Sunday, May 10, 2020

Russian Scholars Say Punished Peoples Should Not Be Called ‘Deported’


Paul Goble

            Staunton, May 9 – The issue of the peoples who were forcibly resettled by Stalin remains a most sensitive one even though there is no agreement on the precise number. Some authors speak of nine, others of 11 or 14, and some, counting sub-ethnoses, social strata, and religious groups, as many as 61.

            But even the best Russian scholars, reflecting political pressure from the Kremlin to present Stalin’s actions in the most favorable light, are now adding to the problem by preferring to avoid calling these nations “punished” as Robert Conquest famously did and speaking of them more neutrally as forcibly resettled as were many Soviet citizens during World War II.

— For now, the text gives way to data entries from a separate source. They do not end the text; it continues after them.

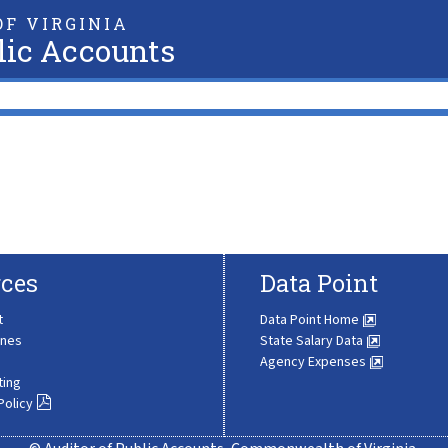
F VIRGINIA
lic Accounts
ces
Data Point
t
Data Point Home
ines
State Salary Data
Agency Expenses
ting
Policy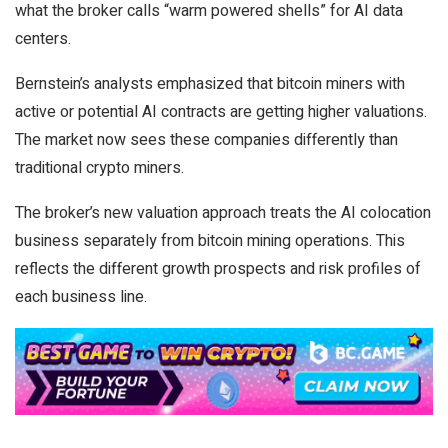
what the broker calls “warm powered shells” for AI data
centers.
Bernstein’s analysts emphasized that bitcoin miners with
active or potential AI contracts are getting higher valuations.
The market now sees these companies differently than
traditional crypto miners.
The broker’s new valuation approach treats the AI colocation
business separately from bitcoin mining operations. This
reflects the different growth prospects and risk profiles of
each business line.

            That shift has moral, ideological and legal consequences. By shifting attention from the paranoia behind the deportations and the deadly manner in which they were carried out, it reduces these crimes to wartime necessities thereby letting the Soviet system off the hook, and even more, it justifies ignoring Russian laws calling for full rehabilitation of these nations.

            Not surprisingly, journalists have casually elided the punished peoples and those Soviet citizens who were moved about by the Stalin regime because of the war. (For a discussion of one example, see windowoneurasia2.blogspot.com/2020/05/many-soviet-citizens-resettled-during.html.)

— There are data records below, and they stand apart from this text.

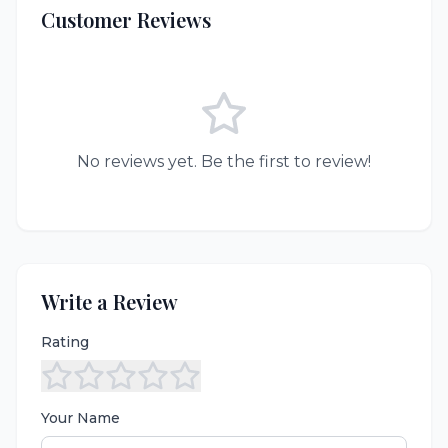
Customer Reviews
No reviews yet. Be the first to review!
Write a Review
Rating
Your Name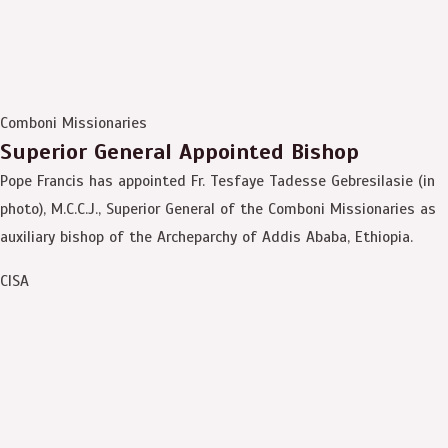
Comboni Missionaries
Superior General Appointed Bishop
Pope Francis has appointed Fr. Tesfaye Tadesse Gebresilasie (in
photo), M.C.C.J., Superior General of the Comboni Missionaries as
auxiliary bishop of the Archeparchy of Addis Ababa, Ethiopia.
CISA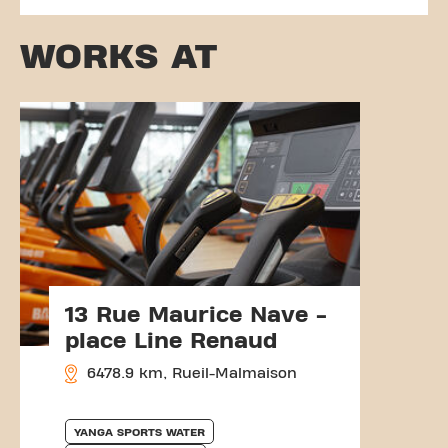
WORKS AT
13 Rue Maurice Nave -
place Line Renaud
6478.9 km, Rueil-Malmaison
YANGA SPORTS WATER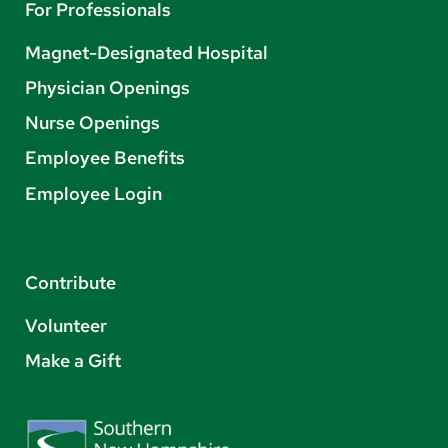
For Professionals
Magnet-Designated Hospital
Physician Openings
Nurse Openings
Employee Benefits
Employee Login
Contribute
Volunteer
Make a Gift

            But now it is being supported by leading scholars, including Nikolay Bugay of the Institute of Russian History of the Russian Academy of Sciences who did yeoman work in the 1990s exposing the crimes that were inflicted upon the punished peoples in the North Caucasus. Now he prefers not to talk about the fate of these peoples in that way.

            In an interview conducted by the editor of the Nazaccent portal and published under the title “’Punished’ for Betrayal or Punished for ‘Betrayal’?” Bugay now says that he “in no way is justifying these measures, but under conditions of war, the most important thing was the preservation of the state” (nazaccent.ru/content/33056-rasstavit-kavychki.html).

            “On the eve of the Great Fatherland War in the USSR, a complicated situation had emerged,” Bugay says. “One part of society supported the existing system; [but] another part was dissatisfied with the system established by Soviet power. One of the measures became resettlement to which 3.5 million representatives of ethnic minorities were subject to.”

            The negative attitudes of these peoples toward the Soviet system manifested in various ways, including high levels of desertion, the Moscow scholar continues, convinced Stalin that they had to be moved away from the front lest they become a fifth column in the rear of Soviet forces.

            Because of wartime conditions, their removal was often brutal and they were deposited in places where there were no facilities at all. Nonetheless and despite this brutality, Bugay says that he “prefers to use the term ‘resettlement’ than ‘the deportation of peoples” given that Russian historians of law argue for that approach.

            Moreover, the historian argues, “the term ‘deportation’ does not always reflect the essence of events” which were that peoples were moved “within the borders of one country taking into account the interests of the state and war when a stable situation in the rear was needed.”

            In the 1990s, when people were seeking to overcome the consequences of Soviet rule and when the RSFSR adopted its law “On the rehabilitation of repressed peoples,” no one considered these legal niceties. But they do matter and should inform how scholars and others discuss this issue in the future.

            Many of those whose ancestors were deported will reject this linguistic sleight of hand, seeing it for what it is, an effort to excuse an action that has been condemned by people of good will for more than half a century.  But the penetration of this vocabulary into the works of one of the best Russian historians is worrisome for three reasons.

            First, it shows just how strong the Kremlin’s ideological pressure on this point has become over some scholars. Second, it suggests that Moscow will be even less willing now than in the past to live up to the terms of the law on repressed peoples. And third, it points to a further whitewashing of the crimes of Stalin and the Soviet system more generally.